Ainda naquela década, em 1999, ela resolveu sair do Hole para buscar uma carreira solo, mas encontrou uma coincidência no caminho. Na mesma semana de sua saída, D’arcy Wretzky deixou o Smashing Pumpkins e Billy Corgan logo lembrou de Melissa, que foi recrutada para o lugar vago, algo que ela descreveu na nova conversa como uma oportunidade para “se provar como musicista em um mundo masculino de riffs épicos, shows de arena e mais jatinhos particulares”.
A parceria durou pouco, já que Auf der Maur nem chegou a gravar o disco que estava sendo finalizado na época, Machina/The Machines of God, ainda que apareça em clipes como o de “The Everlasting Gaze”.
Continua após o vídeo
Apesar do período curto, Melissa falou à Bass Player que foi o seu tempo com o Pumpkins que a transformou em uma “baixista incrível”, o que ela classificou como a maior lição que aprendeu com a banda. Ela explicou:
“Aprender aquele catálogo e tocar 183 shows com aqueles músicos incríveis me define totalmente como baixista. Eu era uma baixista boa, e tenho orgulho do meu trabalho em ‘Celebrity Skin’, mas meu Deus, sabe?

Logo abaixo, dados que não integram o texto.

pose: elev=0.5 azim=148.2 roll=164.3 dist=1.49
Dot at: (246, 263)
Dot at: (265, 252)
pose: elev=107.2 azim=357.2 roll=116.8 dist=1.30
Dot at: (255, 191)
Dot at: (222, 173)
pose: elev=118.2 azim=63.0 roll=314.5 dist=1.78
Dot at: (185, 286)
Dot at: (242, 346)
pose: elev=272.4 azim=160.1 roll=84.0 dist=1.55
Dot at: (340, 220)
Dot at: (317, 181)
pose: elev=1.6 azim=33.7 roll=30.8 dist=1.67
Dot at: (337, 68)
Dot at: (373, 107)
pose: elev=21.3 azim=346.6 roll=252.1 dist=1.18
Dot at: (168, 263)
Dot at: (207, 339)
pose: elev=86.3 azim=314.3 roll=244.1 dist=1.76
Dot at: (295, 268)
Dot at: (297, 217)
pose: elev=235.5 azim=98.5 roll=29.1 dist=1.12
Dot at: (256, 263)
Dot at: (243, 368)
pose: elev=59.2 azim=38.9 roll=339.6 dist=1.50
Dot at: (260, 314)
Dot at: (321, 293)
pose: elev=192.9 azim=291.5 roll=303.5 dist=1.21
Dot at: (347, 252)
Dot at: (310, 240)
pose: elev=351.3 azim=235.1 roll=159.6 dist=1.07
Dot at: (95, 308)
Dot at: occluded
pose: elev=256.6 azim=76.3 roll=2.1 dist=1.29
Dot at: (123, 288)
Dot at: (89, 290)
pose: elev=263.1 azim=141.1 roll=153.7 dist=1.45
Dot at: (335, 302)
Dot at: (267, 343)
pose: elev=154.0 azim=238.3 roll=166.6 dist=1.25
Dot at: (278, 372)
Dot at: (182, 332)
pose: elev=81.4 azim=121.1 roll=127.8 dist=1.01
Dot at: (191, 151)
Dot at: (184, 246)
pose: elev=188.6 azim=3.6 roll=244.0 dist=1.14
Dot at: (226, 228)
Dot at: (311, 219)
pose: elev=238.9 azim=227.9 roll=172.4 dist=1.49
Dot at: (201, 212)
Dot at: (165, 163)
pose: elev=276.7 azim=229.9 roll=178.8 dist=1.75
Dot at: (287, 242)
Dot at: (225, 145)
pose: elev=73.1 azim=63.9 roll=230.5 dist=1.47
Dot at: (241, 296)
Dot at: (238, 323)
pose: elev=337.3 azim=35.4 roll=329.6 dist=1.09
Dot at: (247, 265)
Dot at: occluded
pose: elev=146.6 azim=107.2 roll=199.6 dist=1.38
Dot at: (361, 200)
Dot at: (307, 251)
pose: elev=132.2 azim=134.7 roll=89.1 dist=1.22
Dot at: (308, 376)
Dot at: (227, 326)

Eu mudei meu nível como musicista para sempre e abri meu repertório de entendimento do que minhas mãos poderiam fazer – e meus discos solo certamente foram expandidos por eu ter tido que aprender aquele catálogo e tocá-lo com eles”.
Vale lembrar que, depois de alguns outros projetos no meio do caminho, Melissa Auf der Maur lançou seu primeiro disco solo em 2004; o segundo e último até o momento, Out of Our Minds, saiu em 2010.
Agora, a baixista parece estar pronta para se reunir com Courtney Love em um projeto ainda misterioso, como te contamos neste link. Por enquanto, veja logo abaixo um registro do último reencontro de Auf der Maur com Billy Corgan para tocar “The Everlasting Gaze” em um show dos Pumpkins em 2025!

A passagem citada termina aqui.